In the interest of crowdsourcing information on National Forest activities, I’m wondering how things are opening up in your neck of the woods. Coming back through a city last Friday, I noticed almost as many campers and trailers heading for the hills as in a non-Covid year.
Governor Polis of Colorado asked travelers to be sensitive to host communities and try to avoid stopping in them. In Colorado, State Parks have been open for hiking throughout the pandemic and recently opened to camping. National Forest campgrounds have been shut down, but dispersed camping on National Forests and BLM is very popular.

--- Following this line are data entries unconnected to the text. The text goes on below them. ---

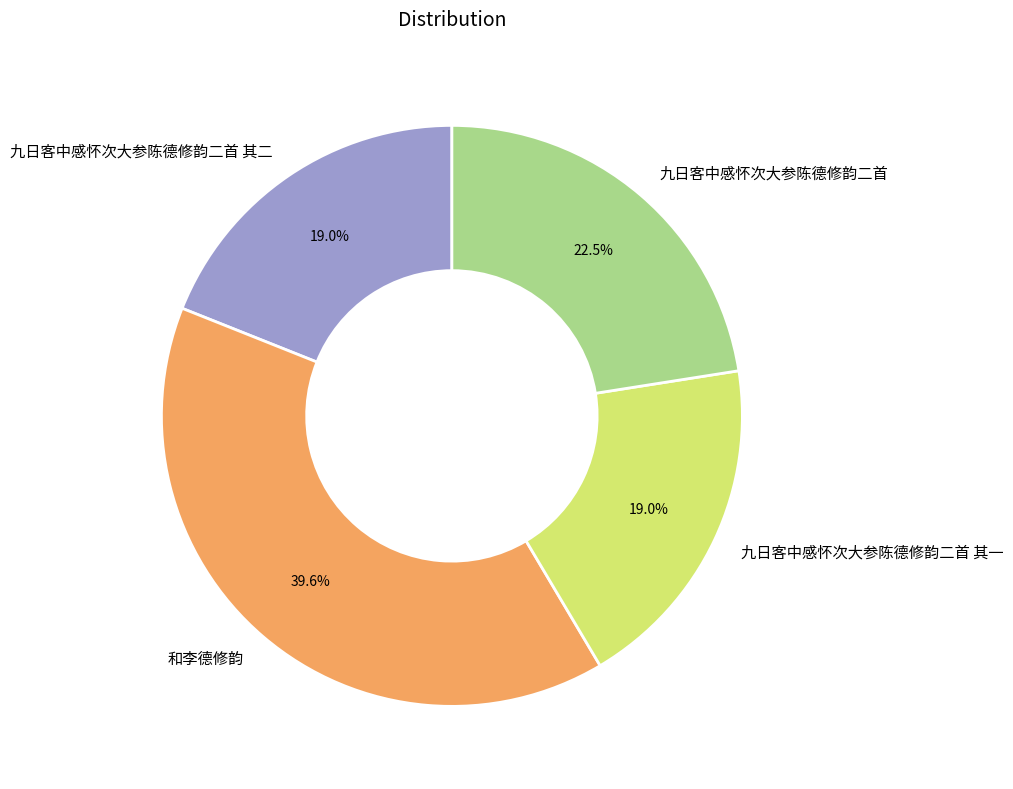

Do 九日客中感怀次大参陈德修韵二首 and 和李德修韵 together represent more than half of the pie?

Yes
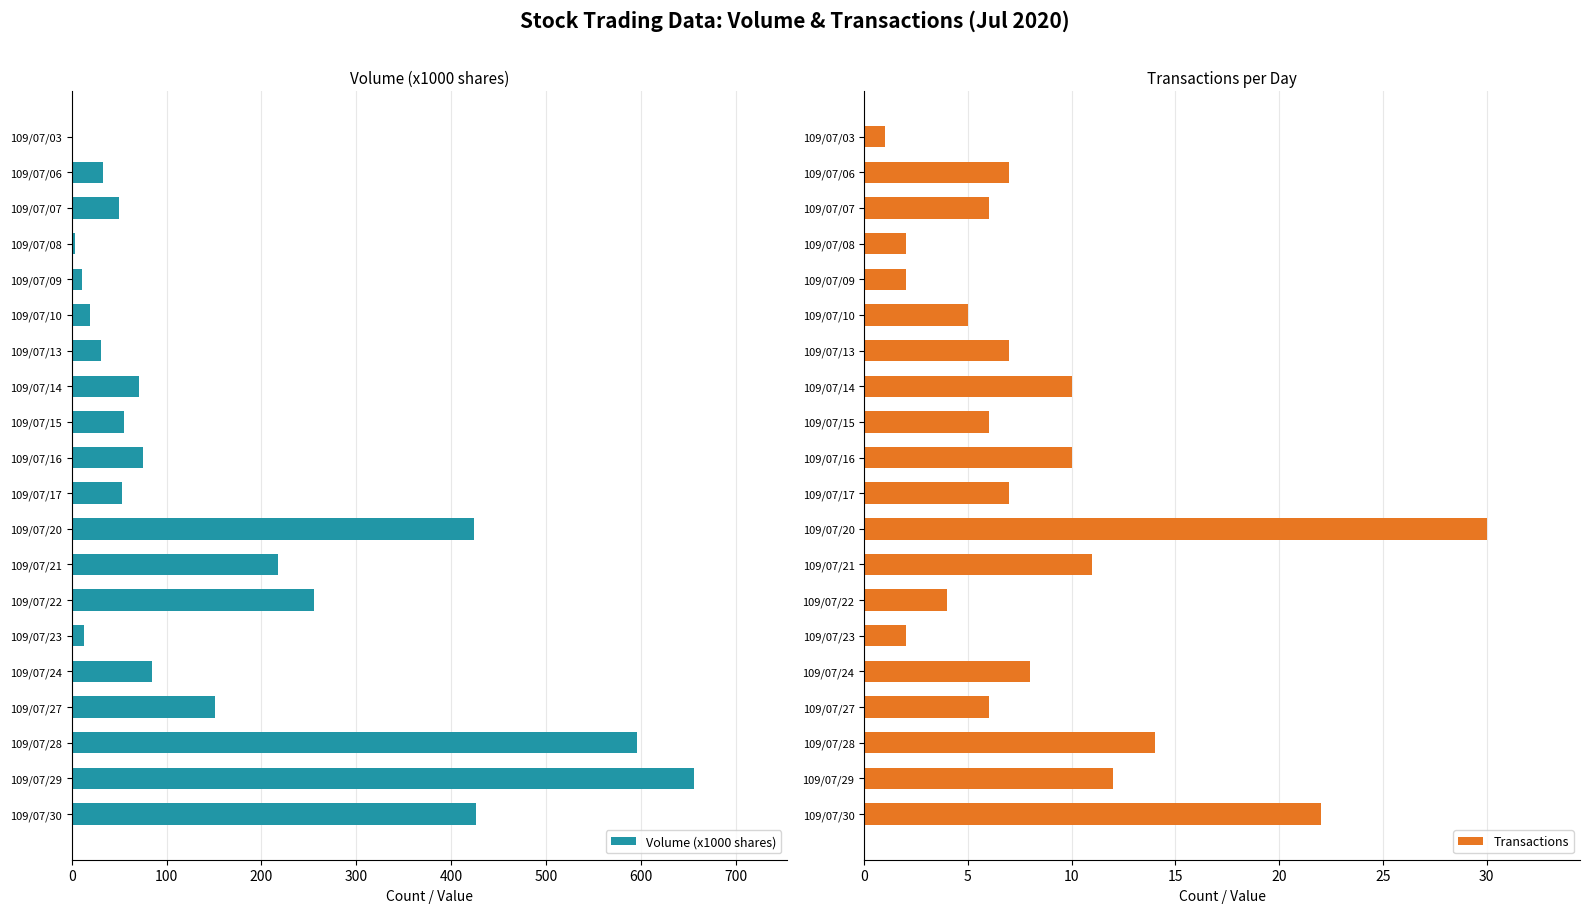

How many bars are there in total?

40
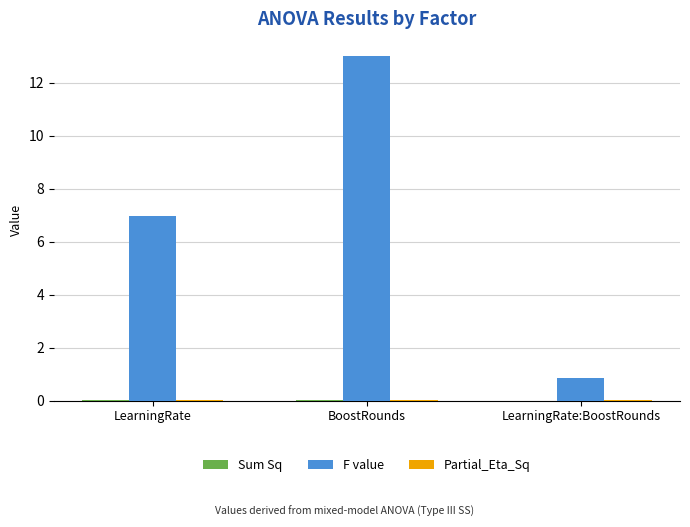

Between LearningRate and BoostRounds, which series saw the biggest shift?

F value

Many people prefer dispersed camping to campgrounds. Though part of their argument is that it’s free, and I don’t think that’s fair. I wish people who do dispersed camping would pay a voluntary $70 ish fee per year (I’ve given up on fees for now), about the same as a State Park pass, that goes into costs of the program. As part of the package, they could get discounts from nearby businesses, education on how to reduce impacts and be good neighbors, plus a link to a website to report areas that need attention by the land management agency (like this Recreation Monitoring System, currently only in Colorado). Yes, there is a problem that there currently is no such not-for-profit set up to channel the donations, but that wouldn’t be difficult to accomplish.
What continues to amaze to me is that the massive weekend migration to the woods, not managed by anyone, works as well as it does. Or perhaps no one is monitoring the Law Enforcement Officer reports for potential news stories.
I did notice that the Pike San Isabel Travel Management EIS (2-26) described an alternative not analyzed in detail:
“Designated Dispersed Camping Alternative
This alternative is focused on resolving confusion with short, dead end spur routes that currently provide for dispersed motorized camping.
Key ideas are as follows:
•Limit closure of short, dead end spurs currently open to dispersed camping, to limit the shift of impacts elsewhere
•Convert these routes to parking locations only if on-site vehicle camping is permitted and clearly marked to avoid impacts
•Change the current strategy on the PSI of having dispersed motorized camping forest-wide to designated dispersed motorized camping, where all locations are inventoried and clearly marked
It seems to me that many forests near me allow dispersed camping, with signage when it is not allowed in specific places (I guess open unless closed). But I don’t think that’s the case everywhere. Is it by the Region, by how urbanized the area is or some historical factor or ???? Are there groups that want to reduce dispersed (vehicle) camping on its own, or is reduction of dispersed camping just a by-product of the desire to close roads?
(1) How about your neighboring Forests? What are their policies on dispersed camping?
(2) What did it look like out there (on the National Forest) last weekend in terms of numbers?